The story of the painting reminded me of Sara’s job with the insurance company, reclaiming art and expensive goods for their clients. The painting was a commissioned work for Ferdinand Bloch-Bauer, a wealthy industrial from Vienna, Austria, who made his fortune in the sugar industry. His wife Adele died in 1925 of meningitis and ask her husband in her will to leave the painting to the Austrian State Gallery upon his death. When the Nazis took over Austria Bloch-Bauer had to flee to Switzerland. His property including the painting was officially confiscated or to put it into straight words – it was stolen from him. Given the turn of history he wasn’t inclined to bow to his wife’s wish and left his property in his 1945 testament to his nieces and nephews. As Austria only recognized Adele’s will, Bloch-Bauer’s inheritors went to court in Austria and the USA. They won in 2006 and subsequently auctioned the art off. Portrait of Adele Bloch-Bauer I became the centerpiece of the Neue Galerie, New York exhibition.

Jones

The print ‘Jasper Johns’ designed by Shepard Fairey in 2009 for Obey is based on a photo by Michael Tighe. Fairey is also the one who designed the ‘Hope’ poster for Barack Obama’s 2008 election campaign. So, though you might not know the name of this contemporary graphic designer who emerged from the skateboard and street art scene, you most probably have seen his work.

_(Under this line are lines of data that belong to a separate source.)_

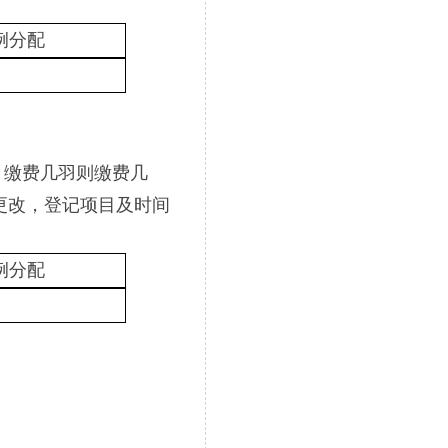
例分配
月缴费几羽则缴费几
更改，登记项目及时间
例分配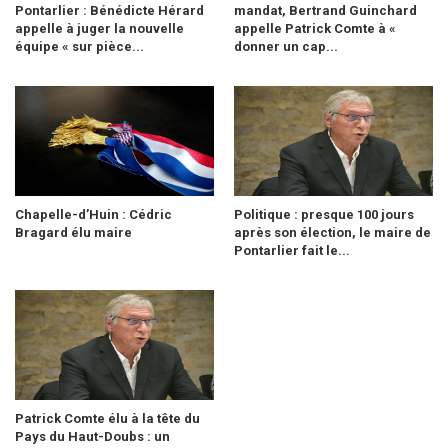
Pontarlier : Bénédicte Hérard
mandat, Bertrand Guinchard
appelle à juger la nouvelle
appelle Patrick Comte à «
équipe « sur pièce...
donner un cap...
Chapelle-d’Huin : Cédric
Politique : presque 100 jours
Bragard élu maire
après son élection, le maire de
Pontarlier fait le...
Patrick Comte élu à la tête du
Pays du Haut-Doubs : un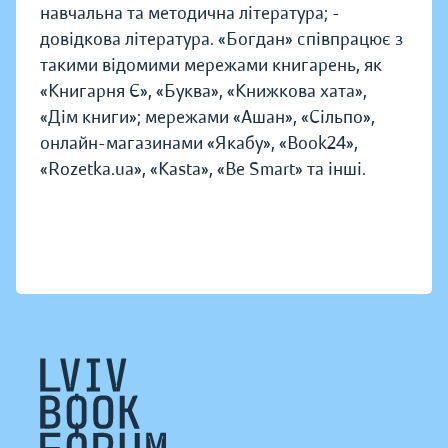
навчальна та методична література; -
довідкова література. «Богдан» співпрацює з
такими відомими мережами книгарень, як
«Книгарня Є», «Буква», «Книжкова хата»,
«Дім книги»; мережами «Ашан», «Сільпо»,
онлайн-магазинами «Якабу», «Book24»,
«Rozetka.ua», «Kasta», «Be Smart» та інші.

It was the play on the names Jasper Johns – Clinton Jones that brought me to the image in the first place. Once in a while the initial idea is very shallow. The target in the original print is an apropos to Jasper Johns’ own work. Though better described as a Neo-Dadaist because of his play with opposites, contradictions, paradoxes and ironies, he is often included into Pop Art compilations due to his artistic use of classical iconography that he split from its symbolic connotations and made them stand as something in itself.

That said the target reminded me of the opening sequence of a long running German crime TV show called Tatort. This non sequitur provided a link to the FBI and consecutively to the character of FBI agent Jones.

But what finally sold me to this particular print was the ‘OBEY’ that was originally part of the image and that I substituted with the words White Collar. I had half a mind to write ‘Obey…or Trust’ referring to the upcoming decision concerning Caffrey’s future in particular and the handling of his person in general. Jones, just like Peter and Diana, are caught between friendship and duty. They have seen on many occasions that they can personally trust Neal. But they also understand that for all the FBI and society is concerned, Caffrey isn’t one to be let loose on this world. An unfavorable decision in the hearing will be painful for all. Obey – or trust; and handle not just Neal’s impulsiveness, but also his slight anger management problem he displayed e.g. in the pilot when smashing the light blub in his cell and in 2.09 Point Blank when he goes after Fowler with a gun.